■ Task objective ■
Copy out all of the data below word for word, leaving out the pictures.

┄┄┄┄┄┄┄┄┄┄

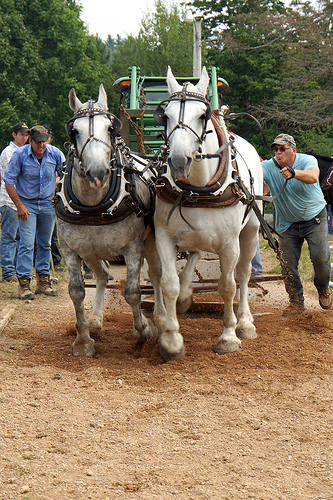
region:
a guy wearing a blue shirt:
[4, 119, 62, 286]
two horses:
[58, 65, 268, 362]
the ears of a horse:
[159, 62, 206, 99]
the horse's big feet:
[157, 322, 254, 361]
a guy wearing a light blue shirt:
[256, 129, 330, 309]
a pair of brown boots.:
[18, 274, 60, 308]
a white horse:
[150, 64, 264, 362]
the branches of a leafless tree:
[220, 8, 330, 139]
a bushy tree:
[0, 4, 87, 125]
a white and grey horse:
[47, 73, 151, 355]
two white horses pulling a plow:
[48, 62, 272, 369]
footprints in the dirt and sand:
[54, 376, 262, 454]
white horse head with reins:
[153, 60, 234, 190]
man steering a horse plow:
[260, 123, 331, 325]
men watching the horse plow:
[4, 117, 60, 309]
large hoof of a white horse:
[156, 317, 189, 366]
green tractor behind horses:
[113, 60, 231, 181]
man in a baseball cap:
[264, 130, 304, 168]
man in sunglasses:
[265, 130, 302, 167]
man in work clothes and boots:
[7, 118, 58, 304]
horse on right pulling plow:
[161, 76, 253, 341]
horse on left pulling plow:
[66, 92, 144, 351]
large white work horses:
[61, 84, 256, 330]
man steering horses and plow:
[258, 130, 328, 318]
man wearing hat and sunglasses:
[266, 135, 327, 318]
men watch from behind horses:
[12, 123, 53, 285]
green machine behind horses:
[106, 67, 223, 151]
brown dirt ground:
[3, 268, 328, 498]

┄┄┄┄┄┄┄┄┄┄

■ Output of the task ■
region:
a guy wearing a blue shirt:
[4, 119, 62, 286]
two horses:
[58, 65, 268, 362]
the ears of a horse:
[159, 62, 206, 99]
the horse's big feet:
[157, 322, 254, 361]
a guy wearing a light blue shirt:
[256, 129, 330, 309]
a pair of brown boots.:
[18, 274, 60, 308]
a white horse:
[150, 64, 264, 362]
the branches of a leafless tree:
[220, 8, 330, 139]
a bushy tree:
[0, 4, 87, 125]
a white and grey horse:
[47, 73, 151, 355]
two white horses pulling a plow:
[48, 62, 272, 369]
footprints in the dirt and sand:
[54, 376, 262, 454]
white horse head with reins:
[153, 60, 234, 190]
man steering a horse plow:
[260, 123, 331, 325]
men watching the horse plow:
[4, 117, 60, 309]
large hoof of a white horse:
[156, 317, 189, 366]
green tractor behind horses:
[113, 60, 231, 181]
man in a baseball cap:
[264, 130, 304, 168]
man in sunglasses:
[265, 130, 302, 167]
man in work clothes and boots:
[7, 118, 58, 304]
horse on right pulling plow:
[161, 76, 253, 341]
horse on left pulling plow:
[66, 92, 144, 351]
large white work horses:
[61, 84, 256, 330]
man steering horses and plow:
[258, 130, 328, 318]
man wearing hat and sunglasses:
[266, 135, 327, 318]
men watch from behind horses:
[12, 123, 53, 285]
green machine behind horses:
[106, 67, 223, 151]
brown dirt ground:
[3, 268, 328, 498]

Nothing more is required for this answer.